BRIEF 1 |
In the records below, substitute "token authentication" for "token auth" from the line with "This software in" to the line with "Oftentimes, your python", and return only those lines with everything else unchanged. Leave the pictures out of your answer.

TEXT |
# # # # #
This year, mainly because of his drought in the majors, Woods has created an additional four spots. He likely could create a fifth spot if he’s not healthy enough to play.


DeJONGE INSPIRATION: For those players who withdraw after a big score in the opening round, Brendon de Jonge showed what’s possible at the Wells Fargo Championship. He opened with an 80, followed with a 62 to tie the course record at Quail Hollow, and at one point was only two shots out of the lead on Sunday.

He wound up in a tie for sixth, worth $239,775 and 95 points toward the FedEx Cup. That could go a long way.

Lesson learned?


“Curtis Strange nearly won the Masters after shooting 80, didn’t he?” Geoff Ogilvy said, correctly remembering 1985. “Guys will remember it for a week or two. I don’t think they’ll remember it forever.”

De Jonge is not one to WD, though it helped that he lives in Charlotte.

“But to shoot 62? That’s ridiculous,” Jimmy Walker said. “How can you do that? It’s golf, that’s how you can. I’ve always felt like there’s a chance. If I ever withdraw, it’s because I’m legitimately hurt. I did that in the final round at Tampa one year because my neck went out. It’s got to be really bad for me to quit.”

Ogilvy recalls being inspired by Tiger Woods in his pro debut at the Masters. Woods started the tournament with a 40 on the front nine. By Sunday, he had set the tournament record at 18-under 270 and won by a record 12 shots.

“For a few years post-‘97 Masters, if I shot 40 on the front nine and I would say, ‘Tiger shot 18 under after a 40 on the front nine.’ I definitely thought about that when I was over par in early. You’re never out of it. There’s rarely an excuse to not play the next 18 if you can function.”


CVS CHARITY CLASSIC: Steve Stricker returns to defend the only title he won last year in the CVS Charity Classic.

The 36-hole event hosted by Brad Faxon and Billy Andrade is at Rhode Island Country Club on June 23-24, right after the U.S. Women’s Open. Stricker won last year with Bo Van Pelt. They will be joined by Matt Kuchar, Zach Johnson and Jason Dufner, along with Juli Inkster and Lexi Thompson from the LPGA Tour. Inkster was the first female to play and is competing for the seventh year. Peter Jacobsen will be playing for the 16th straight time.
# # # # #
DATA FOR THIS TASK |
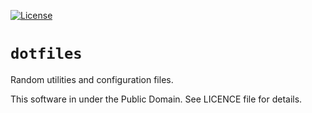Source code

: [![License](https://img.shields.io/badge/license-PD-blue.svg)](http://unlicense.org)

# `dotfiles`

Random utilities and configuration files.

This software in under the Public Domain. See LICENCE file for details.
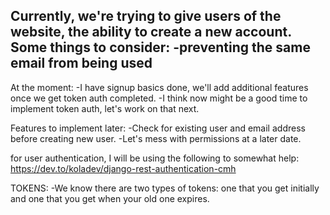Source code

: Currently, we're trying to give users of the website, the ability to create a new account.
Some things to consider:
-preventing the same email from being used
-

At the moment:
-I have signup basics done, we'll add additional features once we get token auth completed.
-I think now might be a good time to implement token auth, let's work on that next.

Features to implement later:
-Check for existing user and email address before creating new user.
-Let's mess with permissions at a later date.

for user authentication, I will be using the following to somewhat help:
https://dev.to/koladev/django-rest-authentication-cmh

TOKENS:
-We know there are two types of tokens: one that you get initially and one that you get when your old one expires.
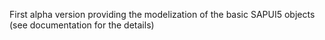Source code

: First alpha version providing the modelization of the basic SAPUI5 objects (see documentation for the details)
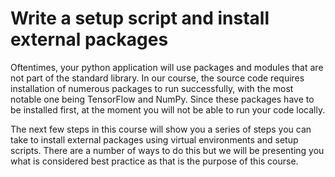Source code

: # Write a setup script and install external packages

Oftentimes, your python application will use packages and modules that are not part of the standard library. In our course, the source code requires installation of numerous packages to run successfully, with the most notable one being TensorFlow and NumPy. Since these packages have to be installed first, at the moment you will not be able to run your code locally.

The next few steps in this course will show you a series of steps you can take to install external packages using virtual environments and setup scripts. There are a number of ways to do this but we will be presenting you what is considered best practice as that is the purpose of this course.

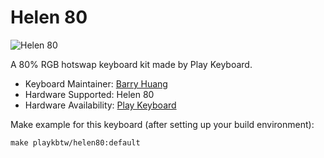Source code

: # Helen 80

![Helen 80](https://cdn.store-assets.com/s/409567/i/18788640.png)

A 80% RGB hotswap keyboard kit made by Play Keyboard.

* Keyboard Maintainer: [Barry Huang](https://github.com/yj7272098)
* Hardware Supported: Helen 80
* Hardware Availability: [Play Keyboard](http://play-keyboard.store/)

Make example for this keyboard (after setting up your build environment):

    make playkbtw/helen80:default

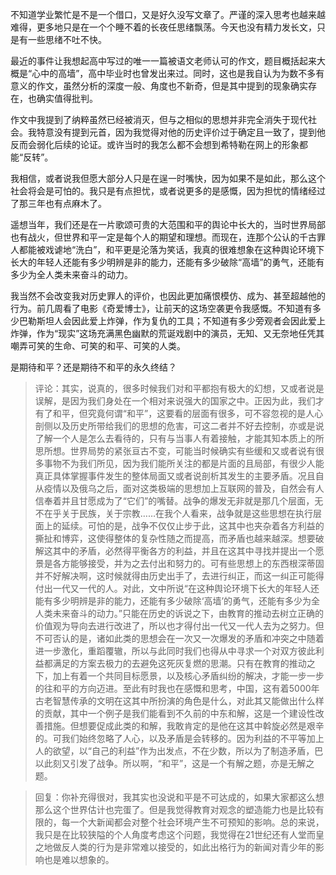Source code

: 不知道学业繁忙是不是一个借口，又是好久没写文章了。严谨的深入思考也越来越难得，更多地只是在一个个睡不着的长夜任思绪飘荡。今天也没有精力发长文，只是有一些思绪不吐不快。

最近的事件让我想起高中写过的唯一一篇被语文老师认可的作文，题目概括起来大概是“心中的高墙”，高中毕业时也曾发出来过。同时，这也是我自认为为数不多有意义的作文，虽然分析的深度一般、角度也不新奇，但是其中提到的现象确实存在，也确实值得批判。

作文中我提到了纳粹虽然已经被消灭，但与之相似的思想并非完全消失于现代社会。我特意没有提到元首，因为我觉得对他的历史评价过于确定且一致了，提到他反而会弱化后续的论证。或许当时的我怎么都不会想到希特勒在网上的形象都能“反转”。

我相信，或者说我但愿大部分人只是在逞一时嘴快，因为如果不是如此，那么这个社会将会是可怕的。我只是有点担忧，或者说更多的是感慨，因为担忧的情绪经过了那三年也有点麻木了。

遥想当年，我们还是在一片歌颂可贵的大范围和平的舆论中长大的，当时世界局部也有战火，但世界和平一定是每个人的期望和理想。而现在，连那个公认的千古罪人都能被戏谑地“洗白”，和平更是沦落为笑话，我真的很难想象在这种舆论环境下长大的年轻人还能有多少明辨是非的能力，还能有多少破除“高墙”的勇气，还能有多少为全人类未来奋斗的动力。

我当然不会改变我对历史罪人的评价，也因此更加痛恨模仿、成为、甚至超越他的行为。前几周看了电影《奇爱博士》，让前天的这场空袭更令我感慨。不知道有多少巴勒斯坦人会因此爱上炸弹，作为复仇的工具；不知道有多少旁观者会因此爱上炸弹，作为“现实”这场充满黑色幽默的荒诞戏剧中的演员，无知、又无奈地任凭其嘲弄可笑的生命、可笑的和平、可笑的人类。

是期待和平？还是期待不和平的永久终结？

> 评论：其实，说真的，很多时候我们对和平都抱有极大的幻想，又或者说是误解，是因为我们身处在一个相对来说强大的国家之中。正因为此，我们才有了和平，但究竟何谓“和平”，这要看的层面有很多，可不容忽视的是人心剖侧以及历史所带给我们的思想的危害，可这二者并不好去控制，亦或是说了解一个人是怎么去看待的，只有与当事人有着接触，才能其知本质上的所思所想。世界局势的紧张亘古不变，可能当时候确实有些缓和又或者说有很多事物不为我们所见，因为我们能所关注的都是片面的且局部，有很少人能真正具体掌握事件发生的整体局面又或者说剖析其发生的主要矛盾。况且自从疫情以及俄乌之后，面对这类极端的思想加上互联网的普及，自然会有人信奉着并且甘愿成为了“它们”的嘴替。战争的爆发无非就是那几个层面，无不在乎关于民族，关于宗教……在我个人看来，战争就是这些思想在执行层面上的延续。可怕的是，战争不仅仅止步于此，这其中也夹杂着各方利益的撕扯和博弈，这使得整体的复杂性随之而提高，而矛盾也越来越深。想要破解这其中的矛盾，必然得平衡各方的利益，并且在这其中寻找并提出一个愿景是各方能够接受，并为之去付出和努力的。可有些思想上的东西根深蒂固并不好解决啊，这时候就得由历史出手了，去进行纠正，而这一纠正可能得付出一代又一代的人。对此，文中所说“在这种舆论环境下长大的年轻人还能有多少明辨是非的能力，还能有多少破除‘高墙’的勇气，还能有多少为全人类未来奋斗的动力。”只能在历史的诉说之下，由教育的推动去树立正确的价值观为导向去进行改进了，所以也才得付出一代又一代人去为之努力。但不可否认的是，诸如此类的思想会在一次又一次爆发的矛盾和冲突之中随着进一步激化，重蹈覆辙，所以与此同时我们也得从中寻求一个对双方彼此利益都满足的方案去极力的去避免这死灰复燃的思潮。只有在教育的推动之下，加上有着一个共同目标愿景，以及核心矛盾纠纷的解决，才能一步一步的往和平的方向迈进。至此有时我也在感慨和思考，中国，这有着5000年古老智慧传承的文明在这其中所扮演的角色是什么，对此其又能做出什么样的贡献，其中一个例子是我们能看到不久前的中东和解，这是一个建设性改善措施。但想要促成此类的和解，我敢肯定的是他在这其中斡旋必然是艰辛的。可我们始终忽略了人心，以及矛盾是会转移的。因为利益的不平等加上人的欲望，以“自己的利益”作为出发点，不在少数，所以为了制造矛盾，巴以此刻又引发了战争。所以啊，“和平”，这是一个有解之题，亦是无解之题。

> 回复：你补充得很对，我其实也没说和平是不可达成的，如果大家都这么想那么这个世界估计也完蛋了。但是我觉得教育对观念的塑造能力也是比较有限的，每一个大新闻都会对整个社会环境产生不可预知的影响。总的来说，我只是在比较狭隘的个人角度考虑这个问题，我觉得在21世纪还有人堂而皇之地做反人类的行为是非常难以接受的，如此出格行为的新闻对青少年的影响也是难以想象的。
# # # # #
BRIEF 2 |
Reproduce the golf article word for word from "He wound up" to "lives in Charlotte.".

EXPECTED OUTPUT 1 |
This software in under the Public Domain. See LICENCE file for details.
Source code

: Currently, we're trying to give users of the website, the ability to create a new account.
Some things to consider:
-preventing the same email from being used
-

At the moment:
-I have signup basics done, we'll add additional features once we get token authentication completed.
-I think now might be a good time to implement token authentication, let's work on that next.

Features to implement later:
-Check for existing user and email address before creating new user.
-Let's mess with permissions at a later date.

for user authentication, I will be using the following to somewhat help:
https://dev.to/koladev/django-rest-authentication-cmh

TOKENS:
-We know there are two types of tokens: one that you get initially and one that you get when your old one expires.
Source code

: First alpha version providing the modelization of the basic SAPUI5 objects (see documentation for the details)
Source code

: # Write a setup script and install external packages

Oftentimes, your python application will use packages and modules that are not part of the standard library. In our course, the source code requires installation of numerous packages to run successfully, with the most notable one being TensorFlow and NumPy. Since these packages have to be installed first, at the moment you will not be able to run your code locally.

EXPECTED OUTPUT 2 |
He wound up in a tie for sixth, worth $239,775 and 95 points toward the FedEx Cup. That could go a long way.

Lesson learned?


“Curtis Strange nearly won the Masters after shooting 80, didn’t he?” Geoff Ogilvy said, correctly remembering 1985. “Guys will remember it for a week or two. I don’t think they’ll remember it forever.”

De Jonge is not one to WD, though it helped that he lives in Charlotte.